L’entretien avec Christophe Honoré est celui qui informe le plus de la complexité liée à la création. Tout en rapportant le tissu de malentendus qui entoura la réception de ses films, il montre un cinéaste assez sûr de lui, qui ne cesse paradoxalement, en retour, d’être critique sur son travail. « De toute façon, je ne suis pas mon cinéaste préféré et c’est une chose que j’ai admise après 17 fois Cécile Cassard. ». C’est le drame d’Honoré : admettre ou prendre acte qu’il ne sera jamais un grand créateur.
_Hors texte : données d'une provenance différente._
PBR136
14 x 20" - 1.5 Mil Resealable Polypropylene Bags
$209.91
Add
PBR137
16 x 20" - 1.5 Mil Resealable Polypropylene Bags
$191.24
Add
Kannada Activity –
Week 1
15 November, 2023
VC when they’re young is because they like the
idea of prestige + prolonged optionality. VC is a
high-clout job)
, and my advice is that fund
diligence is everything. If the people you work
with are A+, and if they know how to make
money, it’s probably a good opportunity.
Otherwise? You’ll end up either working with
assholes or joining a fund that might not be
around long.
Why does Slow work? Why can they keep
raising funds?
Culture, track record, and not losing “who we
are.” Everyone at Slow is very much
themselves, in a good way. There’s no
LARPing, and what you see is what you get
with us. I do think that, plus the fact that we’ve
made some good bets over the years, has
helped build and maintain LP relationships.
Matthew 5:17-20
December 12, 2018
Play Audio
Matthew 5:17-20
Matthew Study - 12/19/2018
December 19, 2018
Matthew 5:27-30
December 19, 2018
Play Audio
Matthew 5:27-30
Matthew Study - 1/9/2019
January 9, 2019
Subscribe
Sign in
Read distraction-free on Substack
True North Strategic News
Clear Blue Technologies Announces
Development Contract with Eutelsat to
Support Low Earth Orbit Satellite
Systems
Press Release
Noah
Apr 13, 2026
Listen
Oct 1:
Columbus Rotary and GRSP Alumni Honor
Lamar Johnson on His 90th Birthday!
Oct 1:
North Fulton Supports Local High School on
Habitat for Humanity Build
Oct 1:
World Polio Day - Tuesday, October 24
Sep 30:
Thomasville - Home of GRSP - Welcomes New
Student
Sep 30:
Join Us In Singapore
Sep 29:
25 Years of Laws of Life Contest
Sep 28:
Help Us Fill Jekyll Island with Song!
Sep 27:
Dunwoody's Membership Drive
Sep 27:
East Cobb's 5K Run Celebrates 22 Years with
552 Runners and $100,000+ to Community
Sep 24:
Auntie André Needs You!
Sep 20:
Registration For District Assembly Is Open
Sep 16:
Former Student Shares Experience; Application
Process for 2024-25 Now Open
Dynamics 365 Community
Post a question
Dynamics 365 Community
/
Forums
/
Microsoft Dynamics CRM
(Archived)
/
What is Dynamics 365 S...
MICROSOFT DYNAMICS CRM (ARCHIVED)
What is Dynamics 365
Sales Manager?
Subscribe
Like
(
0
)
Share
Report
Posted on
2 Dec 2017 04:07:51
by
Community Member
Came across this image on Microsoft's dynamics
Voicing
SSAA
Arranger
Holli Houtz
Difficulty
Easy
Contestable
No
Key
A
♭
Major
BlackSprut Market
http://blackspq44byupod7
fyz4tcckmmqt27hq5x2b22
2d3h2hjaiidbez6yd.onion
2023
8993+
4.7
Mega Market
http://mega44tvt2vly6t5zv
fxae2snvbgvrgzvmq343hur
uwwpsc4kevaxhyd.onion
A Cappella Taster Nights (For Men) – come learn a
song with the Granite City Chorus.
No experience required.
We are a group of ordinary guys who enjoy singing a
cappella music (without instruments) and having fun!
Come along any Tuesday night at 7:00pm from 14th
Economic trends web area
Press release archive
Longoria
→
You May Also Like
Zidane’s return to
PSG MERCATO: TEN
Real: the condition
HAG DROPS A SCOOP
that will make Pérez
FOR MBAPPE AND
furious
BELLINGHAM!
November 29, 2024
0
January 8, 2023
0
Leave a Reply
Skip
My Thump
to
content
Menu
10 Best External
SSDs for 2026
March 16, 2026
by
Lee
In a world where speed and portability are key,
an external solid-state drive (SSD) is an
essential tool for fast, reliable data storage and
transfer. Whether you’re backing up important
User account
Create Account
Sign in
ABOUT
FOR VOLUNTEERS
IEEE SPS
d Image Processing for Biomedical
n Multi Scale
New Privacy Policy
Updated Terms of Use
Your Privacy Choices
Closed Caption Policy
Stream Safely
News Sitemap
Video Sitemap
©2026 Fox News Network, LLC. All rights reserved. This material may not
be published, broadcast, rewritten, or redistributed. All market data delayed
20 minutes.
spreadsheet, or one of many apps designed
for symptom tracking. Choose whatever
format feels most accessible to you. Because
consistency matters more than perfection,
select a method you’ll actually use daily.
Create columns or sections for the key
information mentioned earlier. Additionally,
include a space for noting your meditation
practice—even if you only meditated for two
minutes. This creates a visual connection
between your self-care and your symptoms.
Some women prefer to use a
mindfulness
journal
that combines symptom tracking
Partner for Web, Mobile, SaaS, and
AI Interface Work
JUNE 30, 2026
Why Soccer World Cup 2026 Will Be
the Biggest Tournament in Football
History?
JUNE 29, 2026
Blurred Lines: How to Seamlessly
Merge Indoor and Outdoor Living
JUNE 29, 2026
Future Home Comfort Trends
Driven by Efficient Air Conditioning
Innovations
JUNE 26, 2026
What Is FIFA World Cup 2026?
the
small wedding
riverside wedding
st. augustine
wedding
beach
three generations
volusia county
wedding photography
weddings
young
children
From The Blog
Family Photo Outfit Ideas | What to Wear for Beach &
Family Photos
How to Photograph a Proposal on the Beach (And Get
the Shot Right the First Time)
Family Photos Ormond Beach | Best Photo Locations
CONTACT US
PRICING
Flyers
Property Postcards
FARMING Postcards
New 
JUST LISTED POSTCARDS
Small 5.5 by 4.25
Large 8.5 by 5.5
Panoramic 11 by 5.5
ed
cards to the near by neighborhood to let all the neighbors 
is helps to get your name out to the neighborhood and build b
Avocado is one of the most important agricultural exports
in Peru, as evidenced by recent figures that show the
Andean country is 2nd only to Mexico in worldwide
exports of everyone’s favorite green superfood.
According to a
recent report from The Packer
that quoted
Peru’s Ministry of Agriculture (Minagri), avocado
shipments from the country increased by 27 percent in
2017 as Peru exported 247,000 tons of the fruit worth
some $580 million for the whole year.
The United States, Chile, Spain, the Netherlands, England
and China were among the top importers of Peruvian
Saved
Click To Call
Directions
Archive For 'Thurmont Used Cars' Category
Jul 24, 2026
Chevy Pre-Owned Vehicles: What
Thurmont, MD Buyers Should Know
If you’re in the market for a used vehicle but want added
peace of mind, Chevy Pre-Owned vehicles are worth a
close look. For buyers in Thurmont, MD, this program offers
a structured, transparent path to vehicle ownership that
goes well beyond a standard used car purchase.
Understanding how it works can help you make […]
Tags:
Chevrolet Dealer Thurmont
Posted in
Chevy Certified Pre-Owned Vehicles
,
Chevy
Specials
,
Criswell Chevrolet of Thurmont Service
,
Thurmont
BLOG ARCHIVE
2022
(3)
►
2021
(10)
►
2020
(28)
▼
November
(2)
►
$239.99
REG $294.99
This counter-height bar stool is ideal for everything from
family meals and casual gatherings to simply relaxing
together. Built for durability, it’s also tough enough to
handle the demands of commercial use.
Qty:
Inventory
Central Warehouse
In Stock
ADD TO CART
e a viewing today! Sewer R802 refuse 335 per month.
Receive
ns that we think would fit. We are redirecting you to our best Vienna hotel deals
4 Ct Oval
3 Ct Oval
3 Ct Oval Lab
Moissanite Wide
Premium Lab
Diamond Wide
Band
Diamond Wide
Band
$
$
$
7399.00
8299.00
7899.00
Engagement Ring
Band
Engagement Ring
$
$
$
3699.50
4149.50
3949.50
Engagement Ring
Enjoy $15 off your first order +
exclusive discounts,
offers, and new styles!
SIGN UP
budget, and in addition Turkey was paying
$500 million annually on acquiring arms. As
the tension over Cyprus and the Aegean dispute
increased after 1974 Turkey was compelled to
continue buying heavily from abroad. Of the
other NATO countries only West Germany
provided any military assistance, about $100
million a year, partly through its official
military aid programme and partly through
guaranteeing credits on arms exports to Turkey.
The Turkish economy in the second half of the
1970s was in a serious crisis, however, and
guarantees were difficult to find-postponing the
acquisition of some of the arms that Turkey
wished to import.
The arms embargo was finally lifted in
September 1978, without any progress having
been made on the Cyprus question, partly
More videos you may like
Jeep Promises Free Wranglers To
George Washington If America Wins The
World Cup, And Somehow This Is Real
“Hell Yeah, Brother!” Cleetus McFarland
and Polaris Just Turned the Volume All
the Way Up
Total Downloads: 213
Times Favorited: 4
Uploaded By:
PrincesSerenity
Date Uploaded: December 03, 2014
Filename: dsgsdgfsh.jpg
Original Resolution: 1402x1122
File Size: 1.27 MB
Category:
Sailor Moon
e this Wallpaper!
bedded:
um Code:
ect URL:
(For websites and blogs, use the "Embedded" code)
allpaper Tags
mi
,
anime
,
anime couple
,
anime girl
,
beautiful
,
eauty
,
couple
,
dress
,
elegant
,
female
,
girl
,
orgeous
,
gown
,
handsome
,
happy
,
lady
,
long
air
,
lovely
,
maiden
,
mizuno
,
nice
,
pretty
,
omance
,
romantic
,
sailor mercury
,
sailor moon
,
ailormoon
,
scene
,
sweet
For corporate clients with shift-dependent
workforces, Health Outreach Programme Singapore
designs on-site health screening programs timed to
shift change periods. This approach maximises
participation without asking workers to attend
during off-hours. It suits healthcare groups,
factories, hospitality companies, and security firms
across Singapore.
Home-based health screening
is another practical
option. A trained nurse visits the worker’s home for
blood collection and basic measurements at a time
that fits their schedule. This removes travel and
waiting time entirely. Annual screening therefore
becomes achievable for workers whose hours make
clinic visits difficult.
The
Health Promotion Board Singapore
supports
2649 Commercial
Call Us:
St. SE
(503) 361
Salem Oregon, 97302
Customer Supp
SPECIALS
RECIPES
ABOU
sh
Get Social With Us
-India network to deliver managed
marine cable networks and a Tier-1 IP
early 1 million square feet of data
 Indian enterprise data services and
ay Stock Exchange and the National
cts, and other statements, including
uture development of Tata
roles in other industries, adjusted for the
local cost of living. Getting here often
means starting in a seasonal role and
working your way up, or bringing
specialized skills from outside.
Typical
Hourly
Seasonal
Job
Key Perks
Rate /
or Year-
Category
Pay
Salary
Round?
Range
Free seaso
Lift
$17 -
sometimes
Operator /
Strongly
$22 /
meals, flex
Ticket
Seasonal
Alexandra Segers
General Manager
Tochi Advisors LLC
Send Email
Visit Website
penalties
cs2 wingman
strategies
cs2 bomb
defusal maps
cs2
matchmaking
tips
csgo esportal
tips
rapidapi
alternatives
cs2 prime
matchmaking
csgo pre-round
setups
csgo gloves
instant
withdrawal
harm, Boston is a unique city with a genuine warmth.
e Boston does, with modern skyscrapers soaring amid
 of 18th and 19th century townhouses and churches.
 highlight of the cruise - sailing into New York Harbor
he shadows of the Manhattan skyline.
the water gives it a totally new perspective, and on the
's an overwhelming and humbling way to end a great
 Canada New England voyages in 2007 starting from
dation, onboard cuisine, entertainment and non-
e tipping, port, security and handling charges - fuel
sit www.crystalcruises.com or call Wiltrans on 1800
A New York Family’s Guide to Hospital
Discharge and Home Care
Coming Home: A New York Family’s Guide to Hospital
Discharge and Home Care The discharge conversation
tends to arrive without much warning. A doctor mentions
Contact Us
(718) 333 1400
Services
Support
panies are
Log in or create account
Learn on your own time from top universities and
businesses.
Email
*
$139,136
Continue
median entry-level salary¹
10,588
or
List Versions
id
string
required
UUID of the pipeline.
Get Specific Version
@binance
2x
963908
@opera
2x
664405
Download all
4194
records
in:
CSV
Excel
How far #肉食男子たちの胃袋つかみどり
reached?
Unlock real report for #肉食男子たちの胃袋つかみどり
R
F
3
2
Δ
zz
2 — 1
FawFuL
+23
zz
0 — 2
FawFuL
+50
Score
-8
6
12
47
D’où cette parole ouverte, généreuse et comme en analyse : la disparité et l’aspect impur de son cinéma empêchent d’emblée l’étiquetage auteur, créant une béance que renforce un bon goût de tous les instants. Drapé dans ses projets successifs, épousant parfaitement leurs rouages distincts, il est devenu ce cinéaste du milieu, inoffensif, que les rencontres (Branco, Caucheteux) et la presse ont forgé comme auteur. Moins parce qu’il provient des Cahiers du cinéma, qu’il n’a été construit, enfanté par une partie d’elle, comme Mia Hansen-Løve (excepté de la part des Cahiers). Si lui-même s’imagine dans l’entre-deux d’un cinéma impur, les films, eux, restent tristement lisses, raisonnables.
La suite, les entretiens avec Mahamat-Saleh Haroun ou Rui Poças, confirme à quel point les interlocuteurs, principalement Nicolas Thévenin et Morgan Pokée, se montrent à l’écoute, sillonnant les pratiques et les méthodes, et parvenant à creuser l’horizon de chacun. Dans un entretien passionnant, la parole d’Haroun rayonne d’intelligence : « Mais pour moi, le territoire à explorer reste vraiment la France (…). S’il y a les territoires oubliés de la République, il y a aussi les habitants de ces territoires oubliés et je cherche une histoire pour explorer ces plis dans lesquels se nichent des petites particules occultées ».
João Pedro Rodrigues et João Rui Guerra Da Mata constituent un duo étonnant. Pas seulement car ce dernier, directeur artistique, a été crédité à cinq reprises comme co-réalisateur. Mais surtout parce que chez eux, commandes de courts et projets radicalement différents s’agrègent, fusionnant en un tout homogène. À leur image. Une coopération rare et novatrice, qui fait écho à la démarche des critiques de Répliques, immergés dans la psyché des cinéastes et au cœur du processus artistique. Un travail d’équipiers, en somme.
Répliques, Revue d’entretiens autour du cinéma, n°2. (Christophe Honoré, Mahamat-Saleh Haroun, José Luis Guerin, João Pedro Rodrigues & João Rui Guerra Da Mata, Rui Poças). 16 euros.